Hoffentlich nehmen sich die Studenten kein Beispiel an ihrer Rektorin, meint auch Het Laatste Nieuws. Davon abgesehen: Wer in seiner Diplomarbeit genau damit erwischt wird, der bekommt eine glatte Null. Denn von Studierenden wird ja eben ein kritischer Reflex erwartet. Die Rektorin hat hier letztlich eine akademische Todsünde begangen, hat sie doch genau das missachtet, was den Kern einer jeden Universitätsausbildung ausmacht: Quellenkritik. Im Grunde wird die KI hier aber nur zum willkommenen Sündenbock: Die echte Gefahr ist nicht die Technologie, sondern die intellektuelle Faulheit.
Das Gespött der Welt
Die Polemik um Petra De Sutter ist da nur die Spitze des Eisbergs, hakt De Morgen ein. Chatbots wie ChatGPT oder Grok produzieren am laufenden Band Gesetzestexte oder wissenschaftliche Erkenntnisse, die schlicht und einfach nicht existieren. Das geht so weit, dass schon Anwälte bei Gerichtsverfahren angebliche Rechtsgrundsätze ins Feld geführt haben, die völlig aus der Luft gegriffen waren. Jetzt ist aber ein Höhepunkt erreicht: Die Rektorin der ehrwürdigen Universität von Gent sah offensichtlich auch nicht die Notwendigkeit, von der KI produzierte angebliche Zitate unter anderem von Albert Einstein gegenzuchecken. Nun: Laut Einstein sind Menschen schon für weniger zurückgetreten. Wobei er das wahrscheinlich nicht gesagt hat.

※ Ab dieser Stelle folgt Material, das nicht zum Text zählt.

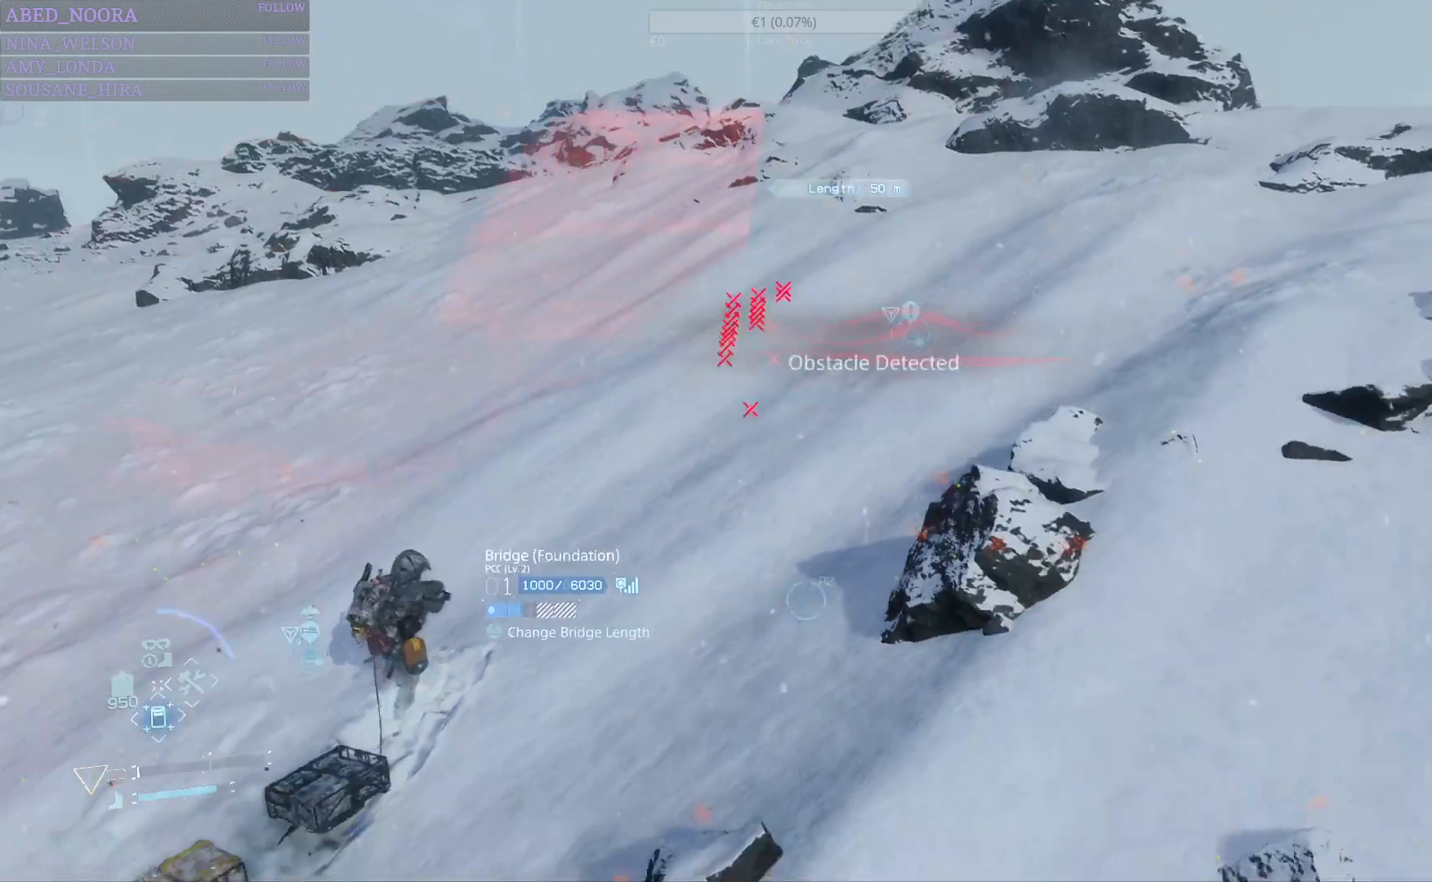
{"buttons": ["L2"], "left_stick": "center", "right_stick": "center", "events": [[167, "DPAD_DOWN", "down"], [250, "DPAD_DOWN", "up"]]}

"Und was macht Petra De Sutter? Sie versteckt sich eben hinter der KI", zischt wütend Het Nieuwsblad. Das ist eigentlich der Gipfel! Denn eine Rektorin hätte niemals auf die Künstliche Intelligenz zurückgreifen dürfen, sie muss schlicht und einfach klüger sein als eine Maschine. Das Schlimme ist: Aus einer Befragung geht hervor, dass die meisten Professoren an der Uni Gent das Ganze auch nicht so problematisch sehen. Sind sie mit ihren Studenten auch so nachsichtig? Petra De Sutter und viele ihrer Kollegen scheinen zu verkennen, wie ernst der Imageschaden sein kann. Wenn die internationale Presse den Vorfall aufgreift, dann wird die Genter Universität zum Gespött der Welt. An jeder Bildungseinrichtung, die international ihr Prestige und ihre Glaubwürdigkeit hochhalten will, würde ein solcher Patzer sofort zum Rücktritt des Verantwortlichen führen. In Gent sieht man das offensichtlich anders.